Improve G1 performance on large machines by implementing NUMA-aware memory allocation.
- It is not a goal to implement NUMA support collectors other than G1.
- It is not a goal to support operating systems other than Linux.
- It is not a goal to make other parts of G1 NUMA-aware, such as task queue stealing, remembered sets, or refinement.
Modern multi-socket machines increasingly have non-uniform memory access (NUMA), that is, memory is not equidistant from every socket or core. Memory accesses between sockets have different performance characteristics, with access to more-distant sockets typically having more latency.

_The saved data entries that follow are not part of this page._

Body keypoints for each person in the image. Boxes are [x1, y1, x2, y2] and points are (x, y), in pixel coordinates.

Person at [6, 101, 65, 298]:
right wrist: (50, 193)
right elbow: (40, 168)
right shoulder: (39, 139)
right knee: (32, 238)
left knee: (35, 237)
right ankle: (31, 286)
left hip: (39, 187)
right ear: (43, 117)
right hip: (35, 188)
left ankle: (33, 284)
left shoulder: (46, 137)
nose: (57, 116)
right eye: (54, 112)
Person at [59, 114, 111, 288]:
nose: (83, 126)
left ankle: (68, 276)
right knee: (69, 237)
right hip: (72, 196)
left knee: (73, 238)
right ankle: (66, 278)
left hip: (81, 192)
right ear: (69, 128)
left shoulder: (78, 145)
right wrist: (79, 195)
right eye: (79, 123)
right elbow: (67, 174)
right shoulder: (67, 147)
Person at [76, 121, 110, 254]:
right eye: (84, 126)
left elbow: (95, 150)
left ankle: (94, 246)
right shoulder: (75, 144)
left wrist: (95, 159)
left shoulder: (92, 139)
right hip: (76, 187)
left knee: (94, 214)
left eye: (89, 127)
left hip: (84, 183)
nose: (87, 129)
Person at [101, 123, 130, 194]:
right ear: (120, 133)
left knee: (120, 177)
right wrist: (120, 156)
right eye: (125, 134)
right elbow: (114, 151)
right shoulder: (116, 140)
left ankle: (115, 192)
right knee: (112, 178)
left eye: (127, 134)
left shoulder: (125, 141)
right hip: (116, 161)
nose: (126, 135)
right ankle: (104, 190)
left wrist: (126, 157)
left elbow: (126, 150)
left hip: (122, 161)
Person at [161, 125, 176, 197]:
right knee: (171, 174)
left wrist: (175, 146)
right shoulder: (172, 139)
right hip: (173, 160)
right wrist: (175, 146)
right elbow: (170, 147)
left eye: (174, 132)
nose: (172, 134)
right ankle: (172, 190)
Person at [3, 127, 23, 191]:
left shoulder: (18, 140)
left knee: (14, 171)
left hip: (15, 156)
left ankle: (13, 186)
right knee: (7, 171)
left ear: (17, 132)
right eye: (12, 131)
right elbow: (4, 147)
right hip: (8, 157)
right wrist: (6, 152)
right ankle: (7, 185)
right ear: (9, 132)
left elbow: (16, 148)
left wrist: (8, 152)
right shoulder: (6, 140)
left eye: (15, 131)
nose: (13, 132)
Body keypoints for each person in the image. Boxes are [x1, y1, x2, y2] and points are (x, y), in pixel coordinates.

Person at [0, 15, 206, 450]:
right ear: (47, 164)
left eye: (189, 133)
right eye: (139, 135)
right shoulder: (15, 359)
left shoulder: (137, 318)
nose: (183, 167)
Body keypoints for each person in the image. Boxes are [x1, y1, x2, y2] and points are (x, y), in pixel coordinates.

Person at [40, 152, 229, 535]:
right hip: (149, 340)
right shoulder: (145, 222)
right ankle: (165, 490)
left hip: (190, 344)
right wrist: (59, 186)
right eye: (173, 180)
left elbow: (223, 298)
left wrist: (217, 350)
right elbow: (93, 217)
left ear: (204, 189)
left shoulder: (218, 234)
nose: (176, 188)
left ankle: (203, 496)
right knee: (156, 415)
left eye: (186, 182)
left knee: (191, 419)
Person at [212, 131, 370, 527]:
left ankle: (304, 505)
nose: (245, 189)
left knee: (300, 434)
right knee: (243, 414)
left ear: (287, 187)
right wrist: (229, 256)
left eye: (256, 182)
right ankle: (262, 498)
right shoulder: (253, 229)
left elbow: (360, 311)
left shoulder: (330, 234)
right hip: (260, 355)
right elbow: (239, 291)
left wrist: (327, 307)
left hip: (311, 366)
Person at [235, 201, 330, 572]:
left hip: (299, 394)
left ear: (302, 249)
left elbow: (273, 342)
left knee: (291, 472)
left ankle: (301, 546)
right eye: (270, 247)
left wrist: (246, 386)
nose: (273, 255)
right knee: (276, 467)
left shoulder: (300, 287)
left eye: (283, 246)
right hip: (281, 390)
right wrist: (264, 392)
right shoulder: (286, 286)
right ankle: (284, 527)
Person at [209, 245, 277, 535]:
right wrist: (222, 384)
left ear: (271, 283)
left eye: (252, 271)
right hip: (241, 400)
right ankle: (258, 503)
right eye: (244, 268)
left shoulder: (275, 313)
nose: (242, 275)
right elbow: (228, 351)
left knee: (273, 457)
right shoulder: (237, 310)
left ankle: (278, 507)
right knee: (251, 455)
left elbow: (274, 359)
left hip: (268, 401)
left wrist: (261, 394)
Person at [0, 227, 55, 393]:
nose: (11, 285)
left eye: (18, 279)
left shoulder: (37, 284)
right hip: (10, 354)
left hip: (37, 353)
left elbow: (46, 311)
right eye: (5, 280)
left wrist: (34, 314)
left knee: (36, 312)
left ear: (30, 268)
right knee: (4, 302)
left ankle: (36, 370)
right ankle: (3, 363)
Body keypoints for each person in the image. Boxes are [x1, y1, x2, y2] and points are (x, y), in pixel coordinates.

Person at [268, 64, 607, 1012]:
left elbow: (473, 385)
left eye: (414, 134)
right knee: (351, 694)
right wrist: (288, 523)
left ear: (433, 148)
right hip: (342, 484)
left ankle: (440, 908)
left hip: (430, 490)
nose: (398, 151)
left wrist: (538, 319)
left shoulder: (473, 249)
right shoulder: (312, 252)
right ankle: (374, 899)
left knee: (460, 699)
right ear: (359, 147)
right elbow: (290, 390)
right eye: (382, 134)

The parallel collector, enabled by by `-XX:+UseParallelGC`, has been NUMA-aware for many years. This has helped to improve the performance of configurations that run a single JVM across multiple sockets. Other HotSpot collectors have not had the benefit of this feature, which means they have not been able to take advantage of such vertical multi-socket NUMA scaling. Large enterprise applications in particular tend run with large heap configurations on multiple sockets, yet they want the manageability advantage of running within a single JVM. Users who use the G1 collector are increasingly running up against this scaling bottleneck.

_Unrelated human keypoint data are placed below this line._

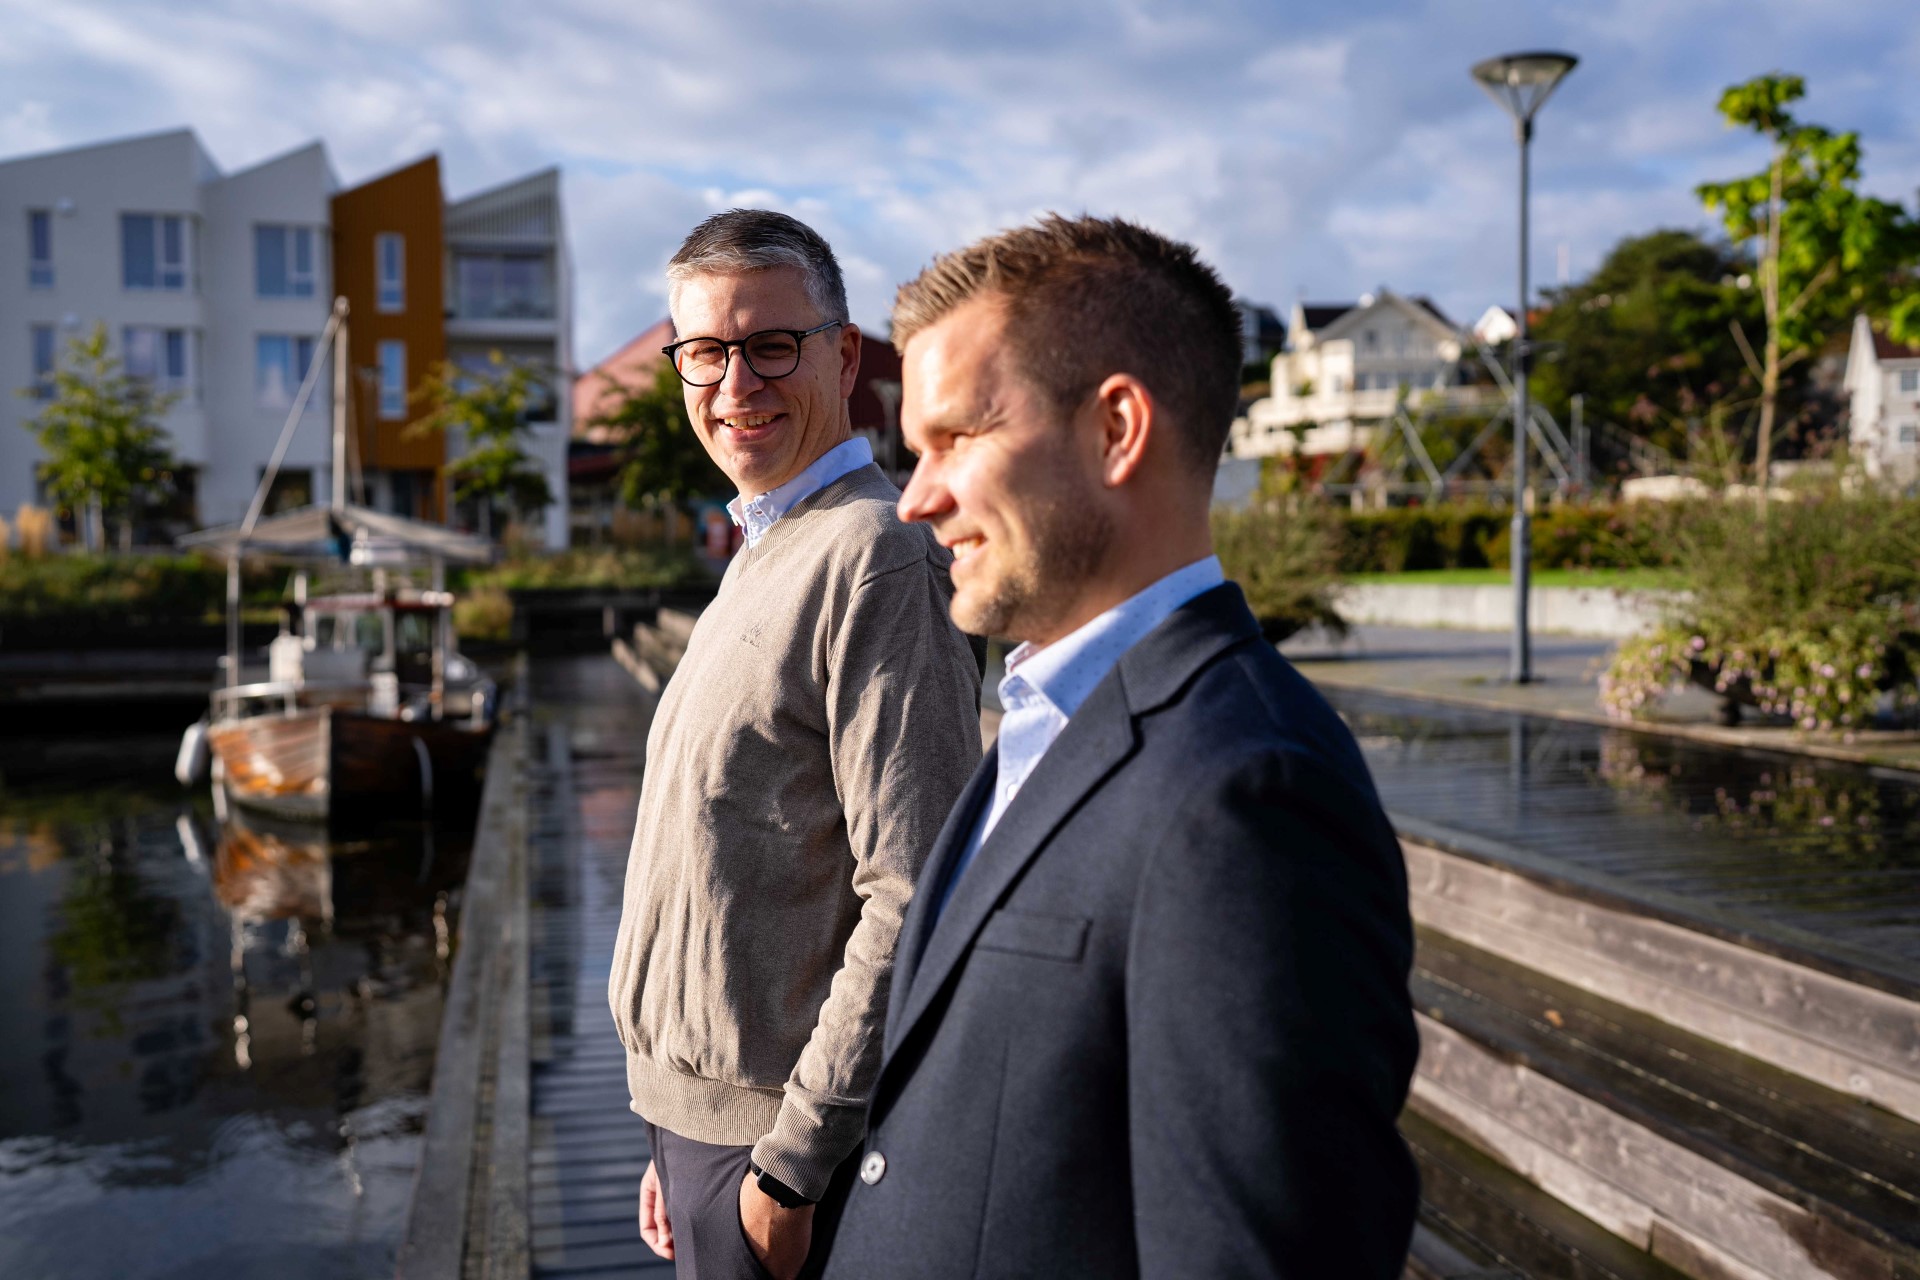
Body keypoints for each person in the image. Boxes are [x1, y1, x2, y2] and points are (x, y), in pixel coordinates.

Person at [824, 215, 1419, 1278]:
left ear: (1116, 430)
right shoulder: (1044, 719)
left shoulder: (1250, 794)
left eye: (955, 436)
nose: (915, 495)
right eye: (915, 451)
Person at [608, 209, 983, 1280]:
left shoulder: (875, 555)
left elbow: (915, 886)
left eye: (772, 343)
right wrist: (666, 1115)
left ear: (844, 353)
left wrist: (786, 1169)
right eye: (705, 352)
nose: (736, 383)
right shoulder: (768, 543)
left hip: (779, 1156)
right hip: (700, 1134)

G1's heap is organized as a collection of fixed-size regions. A region is typically a set of physical pages, although when using large pages (via `-XX:+UseLargePages`) several regions may make up a single physical page.
If the `+XX:+UseNUMA` option is specified then, when the JVM is initialized, the regions will be evenly spread across the total number of available NUMA nodes.

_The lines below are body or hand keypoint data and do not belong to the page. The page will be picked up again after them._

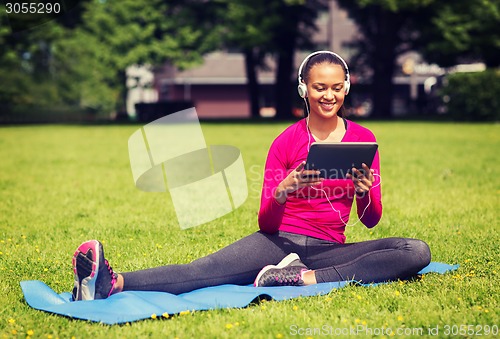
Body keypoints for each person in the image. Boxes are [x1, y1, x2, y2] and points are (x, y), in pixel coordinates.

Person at [72, 51, 431, 301]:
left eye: (336, 87)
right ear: (304, 89)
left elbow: (370, 221)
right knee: (202, 271)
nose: (329, 95)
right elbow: (266, 219)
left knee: (415, 251)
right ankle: (110, 282)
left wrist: (364, 192)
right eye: (320, 87)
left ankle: (301, 279)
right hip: (278, 242)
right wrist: (283, 190)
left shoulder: (364, 139)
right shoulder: (285, 141)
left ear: (346, 88)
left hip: (329, 250)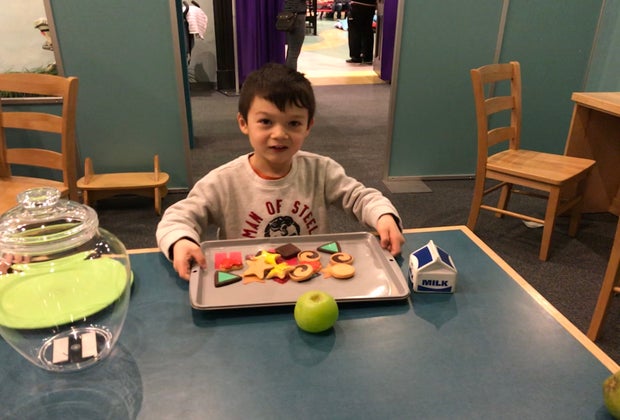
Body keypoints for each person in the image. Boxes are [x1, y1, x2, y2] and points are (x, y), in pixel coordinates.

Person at [156, 63, 405, 280]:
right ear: (244, 123)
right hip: (247, 283)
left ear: (308, 126)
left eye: (293, 123)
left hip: (311, 277)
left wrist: (383, 216)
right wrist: (181, 240)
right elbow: (177, 218)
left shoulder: (321, 170)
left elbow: (361, 197)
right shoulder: (223, 181)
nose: (279, 134)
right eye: (266, 122)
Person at [283, 0, 308, 70]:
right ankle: (291, 75)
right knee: (293, 53)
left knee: (291, 51)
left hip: (289, 14)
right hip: (297, 16)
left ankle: (287, 74)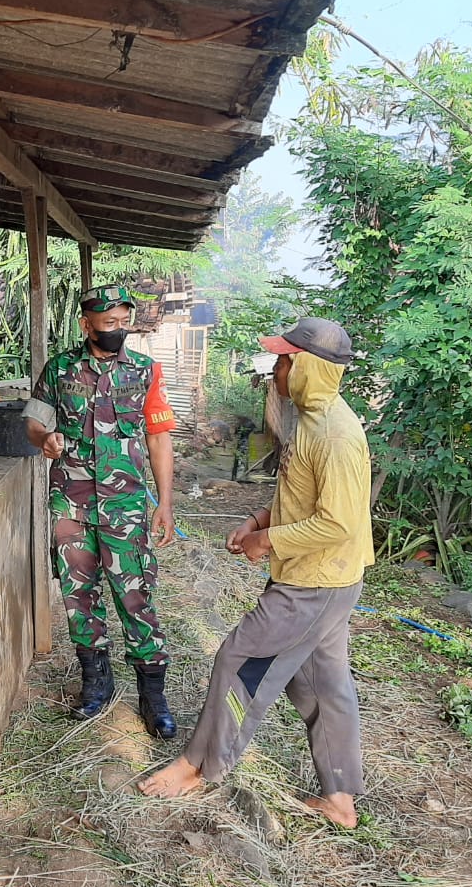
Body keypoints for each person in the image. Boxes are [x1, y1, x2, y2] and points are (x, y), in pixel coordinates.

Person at [138, 317, 374, 827]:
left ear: (308, 368)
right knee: (321, 684)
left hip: (313, 584)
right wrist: (257, 521)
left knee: (239, 659)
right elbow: (303, 498)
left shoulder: (335, 434)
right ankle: (339, 799)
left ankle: (198, 765)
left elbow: (337, 522)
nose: (276, 372)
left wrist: (266, 542)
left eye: (284, 362)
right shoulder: (313, 420)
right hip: (326, 580)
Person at [23, 285, 179, 738]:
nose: (118, 330)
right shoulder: (60, 369)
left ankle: (153, 696)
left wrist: (165, 503)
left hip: (125, 506)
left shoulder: (145, 370)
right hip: (70, 503)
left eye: (124, 322)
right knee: (78, 596)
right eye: (108, 323)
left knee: (135, 596)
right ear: (85, 324)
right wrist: (43, 438)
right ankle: (96, 682)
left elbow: (158, 438)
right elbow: (33, 420)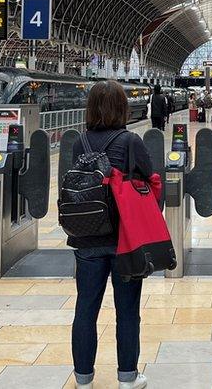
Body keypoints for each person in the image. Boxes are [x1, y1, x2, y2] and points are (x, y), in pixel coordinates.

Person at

Fixing the NUMA node of each region at the beginning is a bit inflexible, but this can be mitigated by the following enhancements. In order to allocate a new object for a mutator thread, G1 may need to allocate a new region. It will do so by preferentially selecting a free region from the NUMA node to which the current thread is bound, so that the object will be kept on the same NUMA node in the young generation. If there is no free region on the same NUMA node during region allocation for a mutator then G1 will trigger a garbage collection. An alternative idea to be evaluated is to search other NUMA nodes for free regions in order of distance, starting with the closest NUMA node.
We will not attempt to keep objects on the same NUMA node in the old generation.
Humongous regions are excluded from in this allocation policy. We will do nothing special for these regions.
Existing tests with the option `-XX:+UseNUMA` should flush out any correctness issues. We assume the use of NUMA hardware for testing.
There should be no performance difference to the original code when NUMA-aware allocation is turned off.
Risks and Assumptions
We assume that most short-lived objects are often accessed by the thread that allocated them. This is certainly true for majority of short-lived objects in most object-oriented programs. However, there are some programs where this assumption does not quite hold, so there may be performance regressions in some cases. In addition, the benefits also depend on the interplay of the extent of NUMA-ness of the underlying system and the frequency of threads being migrated between NUMA nodes on such systems, especially when load is high.